Turkey’s Human Rights Association (İHD) Co-chair Eren Keskin has called on the United Nation’s World Health Organization (WHO) to investigate the situation of sick prisoners in Turkish prisons amid reports of torture and maltreatment following a failed coup last July.
In an interview with a Kurdish ANF news agency recently, Keskin underlined that the health of sick prisoners deteriorated every day and said “We as the Human Rights Association has issued calls constantly. But this critical issue needs to be addressed by the UN World Health Organization. There are international conventions that Turkey has signed. However, Turkey has not been complying with them. The international audits are also insufficient. Again, I call on the international organizations to fulfill their duties as soon as possible.”
According to Keskin, sick prisoners, mainly those who were jailed following the failed coup in last July over links to the coup, were not issued reports by Forensic Medicine Institute to state that the heavily sick prisoners are unfit for imprisonment.
Turkish Justice Ministry has announced the number of chronically ill prisoners and those in severe health conditions in Turkish prisons as 387. The ministry has also announced that 114 of these sick prisoners have cancer.
Underlining that independent medical institutions and independent doctors must be authorized for documenting torture and assessing the situation of sick prisoners, Keskin said “[Turkey’s] Forensic Medicine Institution continues to issue biased reports.”

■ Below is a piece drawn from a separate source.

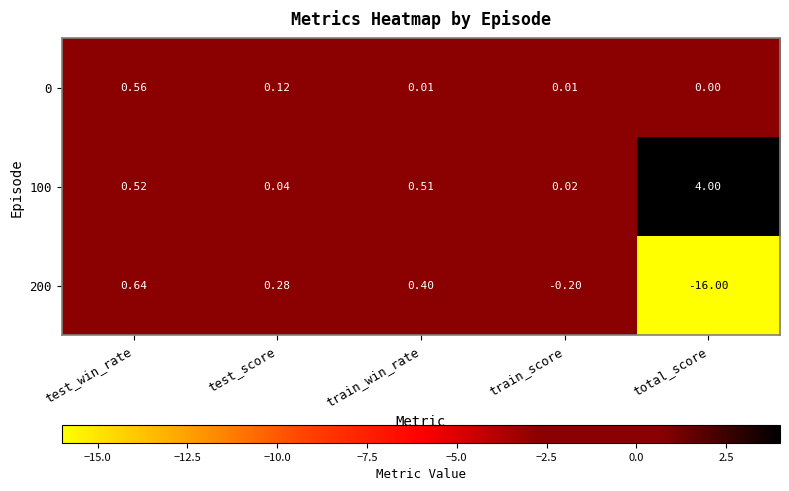

What is the spread (max minus min) of values at train_score?

0.2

Giving examples of health conditions of jailed Kurdish politicians of Sibel Çapraz and Ahmet Türk, she added that the judicial system in Turkey has distanced itself from moral norms.
“I visited heavily sick prisoner Sibel Çapraz recently. She is kept in a single-person cell with the toilet inside the cell. Whereas, she should be in a sterilized environment. He (Ahmet Türk) is not in a comfortable situation. They are keeping him in prison by the political power. Ahmet Türk is 74 years old and he is a person with lots of illnesses,” she said.

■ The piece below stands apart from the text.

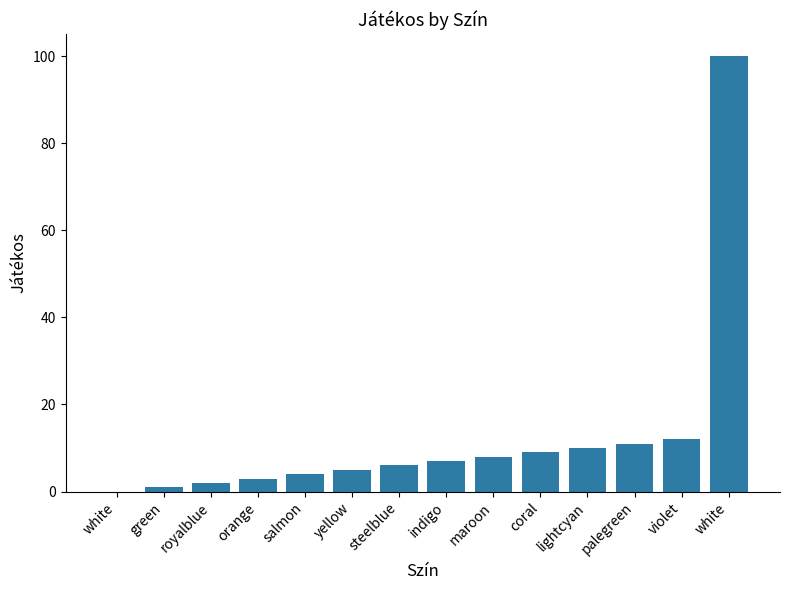

The chart shows a value of 7 at lightcyan. True or false?

False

According to the information shared by Turkish authorities in October 2016, there are nearly 195,000 prisoners in 372 prisons across Turkey which is four percent more than the maximum capacity.
Amnesty International stated in a report after the failed coup in July that it had collected credible evidence that detainees in Turkey are beaten, tortured and on some occasions raped in official and unofficial detention centers across the country.